▸ **Extrait choisi**:

————

L'interface de Kraken est très différente. Par défaut, pour passer un ordre, vous avez la version simple :
Et il y a une version plus riche :
Beaucoup plus riche qu'avec Bitcoin Central, l'interface est même franchement effrayante pour des débutants qui ne connaissent pas le monde de la finance. On vous y propose de faire plein de choses. Suivez un conseil de bon sens : si vous ne connaissez pas ces instruments financiers, tenez-vous à l'écart et contentez-vous, comme dans le paragraphe précédent, d'échanger des bitcoins contre des euros (toujours avec un virement bancaire pour alimenter le compte originalement). L'interface de Kraken étant riche, consulter la documentation, même pour des tâches simples, est recommandée.
Je ne suis pour l'instant qu'un tout petit utilisateur, expérimentant avec des petites sommes. Je ne peux donc pas encore donner d'affirmation solide sur la meilleure place de marché. Je ne peux notamment rien dire sur la qualité du support utilisateurs chez Kraken, je n'ai pas encore eu à l'utiliser. Mais je note que, pendant la grande panne de Kraken du 12 décembre 2013 (apparemment due à une attaque par déni de service), le community manager n'a donné aucune information sur Twitter. En revanche, chez Bitcoin Central, je peux dire que le support est aimable, assez rapide, et répond en général de manière pertinente. Je le sais car j'ai eu souvent besoin de faire appel à eux, chaque opération nécessitant au moins un appel au support, en raison du nombre de choses qui ne fonctionnaient pas encore (virements qui n'arrivent pas, courrier de demande de confirmation qui ne part pas, etc). Leur logiciel semble encore très jeune. Mais, à chaque fois, ça a fini par marcher donc, si vous devenez client de Bitcoin Central, vous profiterez du débogage fait grâce aux premiers utilisateurs :-)

————

▸ **Données fournies**:
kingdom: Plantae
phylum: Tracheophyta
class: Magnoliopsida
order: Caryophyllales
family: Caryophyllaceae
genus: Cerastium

————

▸ **Objectif de l'exercice**:
Poursuivez le texte sur les places de marché de bitcoins en reprenant juste après sa dernière phrase.

▸ **Réponse attendue**:
Sur Kraken, un chose est à noter : on peut enregistrer sa clé publique PGP et les messages de Kraken vers vous sont alors en PGP. Excellente idée et j'aimerai bien que les autres banques suivent ! Deux petits bémols toutefois, le sujet du message est en clair et Kraken le fait très informatif, donc cela diminue l'intérêt de chiffrer. Et Kraken met le texte chiffré directement dans le corps du message au lieu d'utiliser le RFC 3156.
Kraken et Bitcoin Central disposent d'autres mécanismes de sécurité rigolos. Par exemple, l'authentification de base est faite par un mot de passe mais on peut demander des mécanismes plus sûrs (mais aussi plus complexes). Pour l'instant, comme je ne manipule que de petites sommes, j'ai juste activé une option astucieuse de Kraken : celle qui bloque toute modification du compte pendant une période qu'on choisit. Ainsi, même si je me fais piquer mon mot de passe, l'attaquant devra attendre quelques jours avant de changer les paramètres d'authentification, ce qui me permettra de détecter le problème et de donner l'alarme.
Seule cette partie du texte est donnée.